Exercise.
Revise the items below, giving again only the stretch from the line that contains "Page size: 1654x931." through the line that contains "list Wysoki koszt", with "Identify" changed to "Detect" and everything else left as it stands.

_____

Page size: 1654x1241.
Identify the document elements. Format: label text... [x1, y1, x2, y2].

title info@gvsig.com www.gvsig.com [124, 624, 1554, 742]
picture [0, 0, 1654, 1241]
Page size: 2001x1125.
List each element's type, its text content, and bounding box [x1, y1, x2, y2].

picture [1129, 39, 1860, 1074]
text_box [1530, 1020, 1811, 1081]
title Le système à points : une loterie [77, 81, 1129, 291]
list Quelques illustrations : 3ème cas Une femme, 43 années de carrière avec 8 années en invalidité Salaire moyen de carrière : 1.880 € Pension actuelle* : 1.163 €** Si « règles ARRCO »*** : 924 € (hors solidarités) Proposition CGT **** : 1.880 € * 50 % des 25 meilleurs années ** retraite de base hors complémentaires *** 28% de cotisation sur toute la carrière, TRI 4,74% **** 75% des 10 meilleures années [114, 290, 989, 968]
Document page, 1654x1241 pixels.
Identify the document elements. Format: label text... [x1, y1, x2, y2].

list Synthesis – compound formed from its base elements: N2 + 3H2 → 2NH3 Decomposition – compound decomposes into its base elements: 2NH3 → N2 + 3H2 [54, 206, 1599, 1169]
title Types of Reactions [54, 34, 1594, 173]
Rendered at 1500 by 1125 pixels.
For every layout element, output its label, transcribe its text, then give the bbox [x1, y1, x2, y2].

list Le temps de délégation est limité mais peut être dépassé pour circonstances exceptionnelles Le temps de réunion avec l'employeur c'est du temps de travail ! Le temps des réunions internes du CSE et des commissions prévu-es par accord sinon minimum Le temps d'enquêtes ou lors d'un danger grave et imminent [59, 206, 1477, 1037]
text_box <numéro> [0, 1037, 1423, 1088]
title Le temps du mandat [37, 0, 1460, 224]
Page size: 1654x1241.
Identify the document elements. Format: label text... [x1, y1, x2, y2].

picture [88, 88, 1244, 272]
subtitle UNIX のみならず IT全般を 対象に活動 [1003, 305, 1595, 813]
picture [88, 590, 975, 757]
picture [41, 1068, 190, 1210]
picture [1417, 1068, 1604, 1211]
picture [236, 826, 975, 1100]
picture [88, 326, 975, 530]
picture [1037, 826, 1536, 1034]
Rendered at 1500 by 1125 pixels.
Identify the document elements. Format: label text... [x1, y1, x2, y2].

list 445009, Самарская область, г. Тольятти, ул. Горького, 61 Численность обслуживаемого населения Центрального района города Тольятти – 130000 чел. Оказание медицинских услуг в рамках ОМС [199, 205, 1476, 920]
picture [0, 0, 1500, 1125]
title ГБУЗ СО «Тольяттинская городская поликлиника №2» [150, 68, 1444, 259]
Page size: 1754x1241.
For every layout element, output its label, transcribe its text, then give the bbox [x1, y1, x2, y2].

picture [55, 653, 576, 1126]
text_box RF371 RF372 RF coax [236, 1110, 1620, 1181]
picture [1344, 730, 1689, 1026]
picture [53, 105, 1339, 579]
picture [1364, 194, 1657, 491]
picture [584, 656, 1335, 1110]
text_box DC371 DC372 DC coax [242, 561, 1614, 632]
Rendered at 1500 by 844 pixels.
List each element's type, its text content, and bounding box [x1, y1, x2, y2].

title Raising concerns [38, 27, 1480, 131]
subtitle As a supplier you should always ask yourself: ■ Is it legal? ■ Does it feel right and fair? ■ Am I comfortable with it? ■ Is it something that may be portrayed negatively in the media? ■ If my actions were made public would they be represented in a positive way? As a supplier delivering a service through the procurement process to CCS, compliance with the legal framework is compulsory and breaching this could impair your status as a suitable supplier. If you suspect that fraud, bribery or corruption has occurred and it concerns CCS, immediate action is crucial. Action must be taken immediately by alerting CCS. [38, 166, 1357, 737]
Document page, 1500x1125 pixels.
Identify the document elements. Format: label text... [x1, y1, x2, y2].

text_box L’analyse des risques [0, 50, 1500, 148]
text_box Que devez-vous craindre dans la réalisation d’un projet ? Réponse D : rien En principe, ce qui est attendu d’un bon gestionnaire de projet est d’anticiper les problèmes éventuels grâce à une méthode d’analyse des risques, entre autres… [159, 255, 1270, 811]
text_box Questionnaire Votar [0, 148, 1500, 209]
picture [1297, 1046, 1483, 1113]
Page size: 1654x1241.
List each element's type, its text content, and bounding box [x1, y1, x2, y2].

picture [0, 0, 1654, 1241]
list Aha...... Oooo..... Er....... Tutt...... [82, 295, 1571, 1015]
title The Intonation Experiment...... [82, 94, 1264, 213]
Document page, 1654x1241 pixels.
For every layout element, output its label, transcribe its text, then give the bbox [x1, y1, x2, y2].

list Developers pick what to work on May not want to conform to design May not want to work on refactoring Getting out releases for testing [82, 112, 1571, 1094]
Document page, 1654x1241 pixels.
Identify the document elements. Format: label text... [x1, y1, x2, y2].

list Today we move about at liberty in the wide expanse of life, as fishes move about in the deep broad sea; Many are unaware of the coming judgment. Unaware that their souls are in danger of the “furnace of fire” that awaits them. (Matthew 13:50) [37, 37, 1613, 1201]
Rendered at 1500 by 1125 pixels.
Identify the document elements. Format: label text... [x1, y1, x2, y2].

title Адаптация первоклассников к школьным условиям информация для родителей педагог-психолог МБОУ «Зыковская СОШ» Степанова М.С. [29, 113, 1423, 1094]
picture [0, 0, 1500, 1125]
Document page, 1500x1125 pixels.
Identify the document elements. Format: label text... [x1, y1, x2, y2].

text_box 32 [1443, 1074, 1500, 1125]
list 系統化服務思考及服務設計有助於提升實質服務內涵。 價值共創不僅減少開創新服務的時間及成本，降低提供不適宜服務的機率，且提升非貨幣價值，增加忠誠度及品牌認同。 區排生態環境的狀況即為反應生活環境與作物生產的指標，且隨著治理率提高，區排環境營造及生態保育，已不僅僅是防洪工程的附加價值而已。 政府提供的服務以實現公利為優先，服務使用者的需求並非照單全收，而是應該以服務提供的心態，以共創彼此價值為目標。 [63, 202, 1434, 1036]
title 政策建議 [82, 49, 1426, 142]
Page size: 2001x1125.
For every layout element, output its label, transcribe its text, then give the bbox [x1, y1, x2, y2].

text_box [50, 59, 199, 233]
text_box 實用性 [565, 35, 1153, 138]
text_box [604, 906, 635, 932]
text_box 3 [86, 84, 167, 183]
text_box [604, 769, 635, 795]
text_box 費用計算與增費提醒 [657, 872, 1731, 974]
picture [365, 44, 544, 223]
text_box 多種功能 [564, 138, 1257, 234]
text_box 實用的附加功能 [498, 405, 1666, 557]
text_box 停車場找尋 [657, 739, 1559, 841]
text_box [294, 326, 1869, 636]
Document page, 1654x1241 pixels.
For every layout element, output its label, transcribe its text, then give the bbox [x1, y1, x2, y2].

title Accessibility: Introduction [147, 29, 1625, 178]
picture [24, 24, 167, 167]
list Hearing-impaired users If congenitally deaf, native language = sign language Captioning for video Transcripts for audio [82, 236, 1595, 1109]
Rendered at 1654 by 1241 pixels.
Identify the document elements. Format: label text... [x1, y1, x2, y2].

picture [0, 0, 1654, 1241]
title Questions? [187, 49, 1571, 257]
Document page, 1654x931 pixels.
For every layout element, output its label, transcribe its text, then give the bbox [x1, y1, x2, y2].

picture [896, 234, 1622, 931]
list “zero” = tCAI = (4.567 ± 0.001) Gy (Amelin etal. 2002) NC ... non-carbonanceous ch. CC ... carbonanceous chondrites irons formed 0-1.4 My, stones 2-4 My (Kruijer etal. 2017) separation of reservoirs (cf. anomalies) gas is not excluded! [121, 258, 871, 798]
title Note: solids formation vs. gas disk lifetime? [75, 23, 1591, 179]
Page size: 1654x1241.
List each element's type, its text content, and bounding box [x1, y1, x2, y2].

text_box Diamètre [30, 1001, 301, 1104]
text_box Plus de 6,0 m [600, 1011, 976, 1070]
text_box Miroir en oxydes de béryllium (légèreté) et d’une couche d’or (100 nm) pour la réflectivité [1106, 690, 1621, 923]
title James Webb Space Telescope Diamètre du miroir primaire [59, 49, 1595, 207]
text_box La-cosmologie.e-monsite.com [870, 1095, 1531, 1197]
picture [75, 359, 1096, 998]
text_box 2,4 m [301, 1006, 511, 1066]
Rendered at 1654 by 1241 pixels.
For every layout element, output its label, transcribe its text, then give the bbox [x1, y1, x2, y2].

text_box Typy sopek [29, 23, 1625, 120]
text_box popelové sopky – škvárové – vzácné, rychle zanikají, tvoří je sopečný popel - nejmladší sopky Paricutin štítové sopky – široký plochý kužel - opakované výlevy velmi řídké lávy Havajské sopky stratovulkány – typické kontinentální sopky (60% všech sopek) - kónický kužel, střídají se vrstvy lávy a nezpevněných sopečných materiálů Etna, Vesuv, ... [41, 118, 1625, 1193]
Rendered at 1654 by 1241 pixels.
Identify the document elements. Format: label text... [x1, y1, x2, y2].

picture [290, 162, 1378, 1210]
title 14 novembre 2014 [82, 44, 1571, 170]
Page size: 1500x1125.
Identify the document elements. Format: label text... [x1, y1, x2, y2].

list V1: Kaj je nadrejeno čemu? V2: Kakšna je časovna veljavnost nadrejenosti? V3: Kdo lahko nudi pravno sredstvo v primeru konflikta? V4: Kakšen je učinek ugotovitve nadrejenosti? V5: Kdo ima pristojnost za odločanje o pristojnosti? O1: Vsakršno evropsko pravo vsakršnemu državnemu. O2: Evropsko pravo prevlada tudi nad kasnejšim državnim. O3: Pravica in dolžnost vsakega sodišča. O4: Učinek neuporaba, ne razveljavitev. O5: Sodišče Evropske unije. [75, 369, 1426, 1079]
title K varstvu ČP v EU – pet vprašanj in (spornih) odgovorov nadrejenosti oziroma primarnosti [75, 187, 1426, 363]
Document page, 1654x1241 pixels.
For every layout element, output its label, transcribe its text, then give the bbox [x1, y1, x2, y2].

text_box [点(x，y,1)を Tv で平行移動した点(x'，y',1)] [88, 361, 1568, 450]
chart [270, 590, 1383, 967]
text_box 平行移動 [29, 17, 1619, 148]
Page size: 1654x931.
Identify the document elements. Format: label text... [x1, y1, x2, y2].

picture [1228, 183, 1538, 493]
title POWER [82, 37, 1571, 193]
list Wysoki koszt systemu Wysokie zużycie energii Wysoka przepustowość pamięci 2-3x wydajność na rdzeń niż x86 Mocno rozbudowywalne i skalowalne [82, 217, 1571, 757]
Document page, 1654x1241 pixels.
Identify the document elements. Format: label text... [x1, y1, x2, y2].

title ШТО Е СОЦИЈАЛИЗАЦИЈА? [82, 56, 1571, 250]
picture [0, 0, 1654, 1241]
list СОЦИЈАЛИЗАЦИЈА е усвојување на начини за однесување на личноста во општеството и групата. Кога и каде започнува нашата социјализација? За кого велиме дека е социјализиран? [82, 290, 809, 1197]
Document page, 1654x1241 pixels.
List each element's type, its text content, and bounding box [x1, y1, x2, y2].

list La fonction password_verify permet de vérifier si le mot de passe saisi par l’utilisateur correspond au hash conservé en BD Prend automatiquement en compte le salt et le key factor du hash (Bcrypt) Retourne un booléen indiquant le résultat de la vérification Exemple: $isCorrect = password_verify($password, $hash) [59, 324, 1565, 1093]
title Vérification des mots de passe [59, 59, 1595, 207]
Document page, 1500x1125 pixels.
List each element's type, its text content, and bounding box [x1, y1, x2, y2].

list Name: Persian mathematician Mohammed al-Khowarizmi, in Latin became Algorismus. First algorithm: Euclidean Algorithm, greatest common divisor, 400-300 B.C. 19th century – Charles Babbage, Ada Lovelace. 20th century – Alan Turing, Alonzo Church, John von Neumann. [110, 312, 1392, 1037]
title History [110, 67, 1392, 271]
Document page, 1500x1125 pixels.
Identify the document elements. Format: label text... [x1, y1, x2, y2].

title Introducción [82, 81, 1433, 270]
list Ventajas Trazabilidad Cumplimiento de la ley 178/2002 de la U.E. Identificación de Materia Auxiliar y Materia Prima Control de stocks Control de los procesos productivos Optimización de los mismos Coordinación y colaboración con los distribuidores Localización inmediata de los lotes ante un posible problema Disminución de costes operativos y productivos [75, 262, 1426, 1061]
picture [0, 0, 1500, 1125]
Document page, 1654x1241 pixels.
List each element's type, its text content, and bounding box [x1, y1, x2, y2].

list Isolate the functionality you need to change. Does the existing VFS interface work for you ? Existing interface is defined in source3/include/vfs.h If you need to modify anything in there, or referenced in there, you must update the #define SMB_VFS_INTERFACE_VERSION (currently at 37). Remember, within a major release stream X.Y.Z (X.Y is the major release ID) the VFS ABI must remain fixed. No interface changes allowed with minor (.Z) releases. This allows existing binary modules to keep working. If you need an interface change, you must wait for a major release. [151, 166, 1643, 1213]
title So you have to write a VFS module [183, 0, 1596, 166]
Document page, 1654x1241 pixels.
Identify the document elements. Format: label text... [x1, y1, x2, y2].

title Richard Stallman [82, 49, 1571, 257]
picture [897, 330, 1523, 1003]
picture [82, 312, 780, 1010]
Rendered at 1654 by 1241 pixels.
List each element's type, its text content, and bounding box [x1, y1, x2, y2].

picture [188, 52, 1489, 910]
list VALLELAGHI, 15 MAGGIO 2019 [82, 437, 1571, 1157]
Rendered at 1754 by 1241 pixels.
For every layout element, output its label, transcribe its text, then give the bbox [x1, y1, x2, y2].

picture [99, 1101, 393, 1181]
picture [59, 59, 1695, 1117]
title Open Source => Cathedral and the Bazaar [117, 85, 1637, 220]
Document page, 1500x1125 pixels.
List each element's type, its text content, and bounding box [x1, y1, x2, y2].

_____

Final answer.
Page size: 1654x931.
Detect the document elements. Format: label text... [x1, y1, x2, y2].

picture [1228, 183, 1538, 493]
title POWER [82, 37, 1571, 193]
list Wysoki koszt systemu Wysokie zużycie energii Wysoka przepustowość pamięci 2-3x wydajność na rdzeń niż x86 Mocno rozbudowywalne i skalowalne [82, 217, 1571, 757]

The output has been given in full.